■ **TEKST ŹRÓDŁOWY**:

Jedziemy na przystań i wsiadamy do lanchy, która zawiezie nas na drugi brzeg, do Tecnica, 5 minut drogi. Gdybyśmy płynęli do Bethel, byłoby to 15 minut przejażdżki.













Idziemy na przystanek, tu kierowca informuje panią w comedorze, że jedziemy do Flores. I całe szczęście, że jej to mówi, jak się później okazuje. Kierowca chce nas skasować za przejazd do Flores, a my przecież mamy to opłacone. Krótka dyskusja i pani w barze wyjaśnia wszystko; dobrze, że znamy hiszpański. W międzyczasie zaglądam do szkoły i rozmawiam z nauczycielem, no cóż... nauczycielką jest się na zawsze.























Czekamy godzinę na wyjazd chicken busa, obserwując życie na przystani, bus jedzie bardzo wolno, 130 kilometrów robi w 5 godzin, zatrzymuje się dosyć często, a jadąc przez wieś trąbi głośno. W Bethel na migracion zatrzymujemy się, by dostać pieczątkę wjazdową do Gwatemali, na szczęście nie trzeba nic płacić za wjazd. I krótka rozmowa z urzędnikiem migracyjnym na temat aktualnej sytuacji na Ukrainie. Zorientowany jakiś.















Krajobraz jest tu inny, w Meksyku była selwa, tu prawie nie ma drzew, są wzgórki, pagórki i górki, porośnięte jakimiś chaszczami, ale selwy tu nie ma, najwyżej jakieś pola uprawne. I dalej jedziemy i jedziemy i podoba mi się taka podróż, mimo iż nie jest zbyt wygodnie, ale po czterech godzinach i ja mam dość. Zajeżdżamy na terminal w Santa Elena i to koniec jazdy. Jak to koniec, skoro my jedziemy do Flores? Kierowca mówi, że mamy sobie przejść. Z tymi ciężkimi plecakami i opłaconym przejazdem? Dyskutujemy, trochę się wykłócamy, oni dzwonią do agencji Tulum, chyba sprawę wyjaśniają, bo załatwiają nam tuktuka na wyspę. Dobrze, że znamy hiszpański.

■ **DOSTARCZONE DANE**:
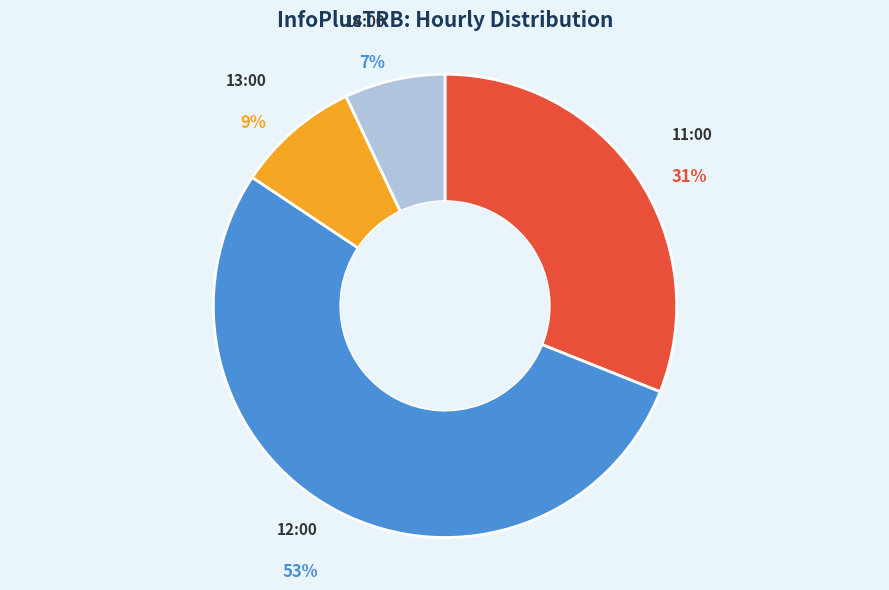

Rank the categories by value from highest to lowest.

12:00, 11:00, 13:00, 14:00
* * *
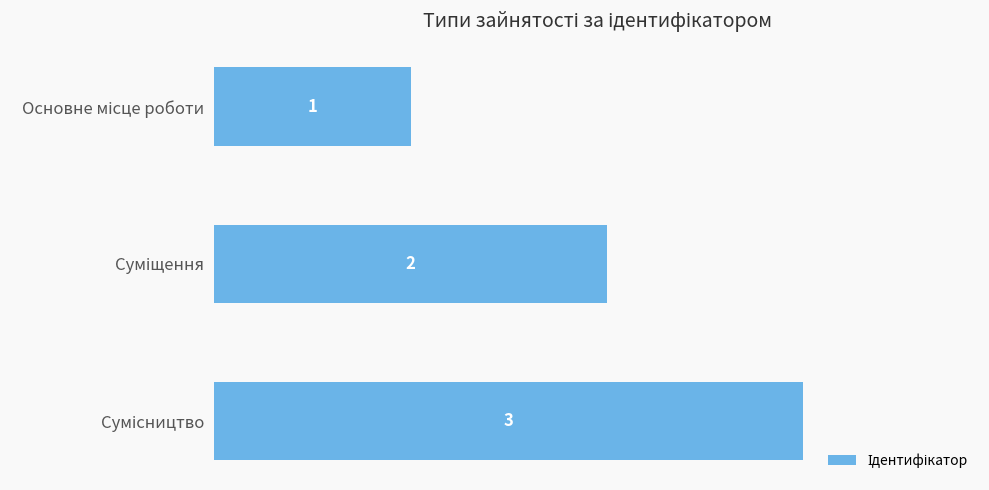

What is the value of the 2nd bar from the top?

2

■ **TREŚĆ ZADANIA**:
Powtórz bez zmian fragment relacji z podróży do Flores. Zacznij od miejsca, w którym padają słowa „Czekamy godzinę na”, i zakończ po słowach „Ukrainie. Zorientowany jakiś.”.

■ **ROZWIĄZANIE ZADANIA**:
Czekamy godzinę na wyjazd chicken busa, obserwując życie na przystani, bus jedzie bardzo wolno, 130 kilometrów robi w 5 godzin, zatrzymuje się dosyć często, a jadąc przez wieś trąbi głośno. W Bethel na migracion zatrzymujemy się, by dostać pieczątkę wjazdową do Gwatemali, na szczęście nie trzeba nic płacić za wjazd. I krótka rozmowa z urzędnikiem migracyjnym na temat aktualnej sytuacji na Ukrainie. Zorientowany jakiś.